When C-peptide is ≥ 1.71 and < 2.51 ng/ml, patients with T2DM had a higher glycemic control rate. Excessive C-peptide plays different roles in DKD and DR; C-peptide may promote the incidence of DKD but protects patients from DR. Higher C2/C0 ratio is important for reaching glycaemic control but cannot reduce the risk of DKD, DR, and fatty liver.
探讨C肽与血糖控制率及糖尿病并发症(微血管并发症和脑梗死)之间的关系,为基于C肽的2型糖尿病(T2DM)分层治疗提供依据。
这是一项横断面真实世界观察性研究。根据纳入和排除标准,我们研究了1377例T2DM患者,按空腹C肽和HOMA-IR分组。过夜禁食后采集血样。采用逻辑回归分析空腹C肽、HOMA-IR、C2/C0比值(餐后2小时C肽与空腹C肽的比值)、血糖控制率和糖尿病并发症发生情况之间的关系。基于逻辑回归的受限立方样条(RCS)曲线用于评估C肽、血糖控制率和糖尿病肾病(DKD)之间的关系。
根据空腹C肽将患者分为4组(Q1、Q2、Q3、Q4)。Q3组(1.71≤C肽<2.51 ng/ml)患者的DKD、糖尿病视网膜病变(DR)发病率及胰岛素吸收速率最低,血糖控制率较高。逻辑回归显示,在调整年龄、性别、糖尿病病程、体重指数、收缩压、舒张压、肌酐、低密度脂蛋白、甘油三酯、总胆固醇和高密度脂蛋白后,与Q1组相比,C肽水平越高,达到血糖控制的概率越高。
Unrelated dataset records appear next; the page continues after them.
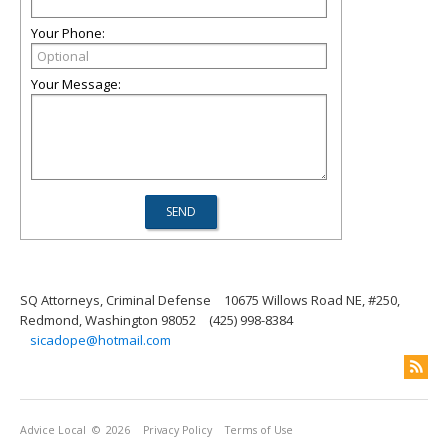
Your Phone:
Your Message:
SQ Attorneys, Criminal Defense
10675 Willows Road NE, #250,
Redmond, Washington 98052
(425) 998-8384
sicadope@hotmail.com
Advice Local
© 2026
Privacy Policy
Terms of Use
RCS曲线显示,当C肽≤2.68 ng/ml时,未达到血糖控制的发病率随C肽升高而降低。当C肽≥1.71 ng/ml时,未达到血糖控制的可能性随C2/C0升高而降低。RCS曲线显示,C肽与DKD之间的关系呈U型曲线。当C肽<2.84 ng/ml时,DKD发病率随C肽升高而降低。随着C2/C0比值的增加,DKD、DR和脂肪肝的发病率并未降低。
当C肽≥1.71且<2.51 ng/ml时,T2DM患者的血糖控制率较高。过量的C肽在DKD和DR中发挥不同作用;C肽可能促进DKD的发生,但可保护患者免受DR。较高的C2/C0比值对达到血糖控制很重要,但不能降低DKD、DR和脂肪肝的风险。